Now, the firm is poised to extend its reach in the popular category of algorithm-driven advice. While the low-cost offerings by Charles Schwab & Co. Inc., Betterment and Wealthfront all use index ETFs and rely almost exclusively on digital interaction with clients, Vanguard is going in a different direction — the program uses only Vanguard funds. And its clients will be able to work with a financial adviser by phone.
Vanguard’s Personal Advisor Services already manages more than $10 billion, in a pilot-testing phase, about half of which comes from existing clients.
The only time the firm actually recommends active management is in the case of municipal bonds, a market that is often considered “inefficient,” or chronically mispriced. Beyond that, the firm discusses active strategies based on clients’ interest or preference. After that, the suitability of the approach is covered, according to Ms. Henderson.
Ms. Henderson said clients would have to acknowledge they are taking on “additional risk” for the “opportunity of increased returns.”
In taxable brokerage accounts, the firm would “discourage” active management because of the tax consequences associated with higher portfolio turnover in those strategies. But if the investor prefers it, he or she could do an all-active approach in accounts with tax advantages such as individual retirement accounts.
“We discourage building an active equity portfolio in non-retirement accounts due to tax consequences,” said Ms. Henderson. “Active equity is less tax efficient than index due to increased portfolio turnover.”

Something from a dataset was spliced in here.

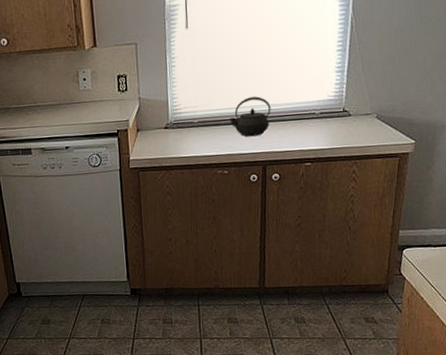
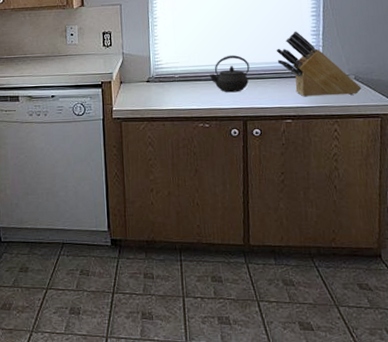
knife block: none [298,68,383,139] -> present [276,31,362,97]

According to Morningstar Inc., 30% of actively managed mutual funds outperformed than their benchmarks in 2014.
In some asset classes, particularly U.S. stocks, assets have flown from active products to benchmark-tracking products.
But those numbers can be deceiving: investment advisers who trade in and out of index funds are also employing a kind of active-management strategy, tactical asset allocation.
“We think tactical is good for a lot of reasons,” said Gregory H. Skidmore, president of Belpointe Asset Management, a wealth advisory. He’s looking to start his own robo-adviser that would include exposure to tactical managers. “Tactical really focuses on reducing drawdowns,” or losses, he said.